* Your objective *
Convert the lines below into a numbered list, leaving out blank lines and the picture markers.

* Records provided *

--- START ---

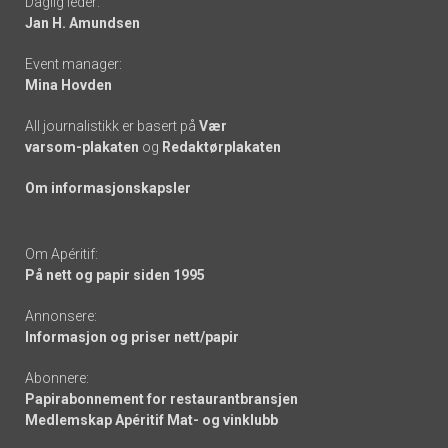
Daglig leder:
links
Jan H. Amundsen
Event manager:
Mina Hovden
All journalistikk er basert på
Vær
varsom-plakaten
og
Redaktørplakaten
Om informasjonskapsler
Om Apéritif:
På nett og papir siden 1995
Annonsere:
Informasjon og priser nett/papir
Abonnere:
Papirabonnement for restaurantbransjen
Medlemskap Apéritif Mat- og vinklubb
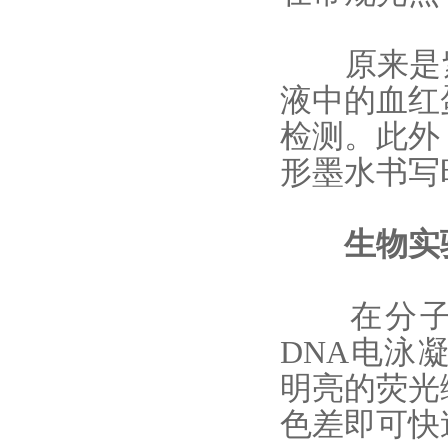
原来是紫外
液中的血红
检测。此外
形墨水书写
生物实验室
在分子生
DNA电泳
明亮的荧光
色差即可快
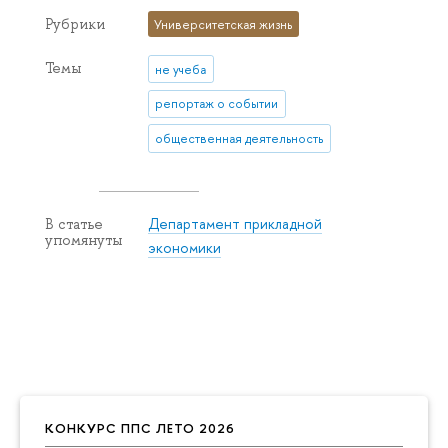
Рубрики
Университетская жизнь
Темы
не учеба
репортаж о событии
общественная деятельность
Департамент прикладной
В статье
упомянуты
экономики
КОНКУРС ППС ЛЕТО 2026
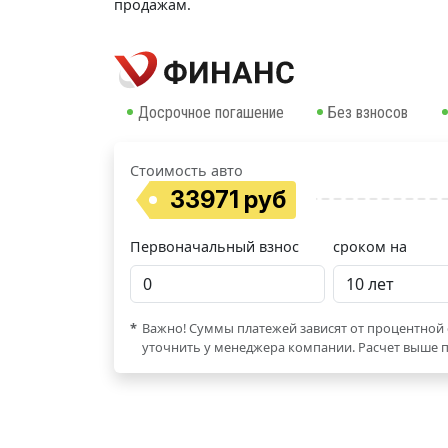
продажам.
Досрочное погашение
Без взносов
Стоимость авто
33971 руб
Первоначальный взнос
сроком на
*
Важно! Суммы платежей зависят от процентной 
уточнить у менеджера компании. Расчет выше п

--- END ---

* Result *
1. Daglig leder:
2. links
3. Jan H. Amundsen
4. Event manager:
5. Mina Hovden
6. All journalistikk er basert på
7. Vær
8. varsom-plakaten
9. og
10. Redaktørplakaten
11. Om informasjonskapsler
12. Om Apéritif:
13. På nett og papir siden 1995
14. Annonsere:
15. Informasjon og priser nett/papir
16. Abonnere:
17. Papirabonnement for restaurantbransjen
18. Medlemskap Apéritif Mat- og vinklubb
19. 原来是紫外
20. 液中的血红
21. 检测。此外
22. 形墨水书写
23. 生物实验室
24. 在分子生
25. DNA电泳
26. 明亮的荧光
27. 色差即可快
28. Рубрики
29. Университетская жизнь
30. Темы
31. не учеба
32. репортаж о событии
33. общественная деятельность
34. Департамент прикладной
35. В статье
36. упомянуты
37. экономики
38. КОНКУРС ППС ЛЕТО 2026
39. продажам.
40. Досрочное погашение
41. Без взносов
42. Стоимость авто
43. 33971 руб
44. Первоначальный взнос
45. сроком на
46. *
47. Важно! Суммы платежей зависят от процентной 
48. уточнить у менеджера компании. Расчет выше п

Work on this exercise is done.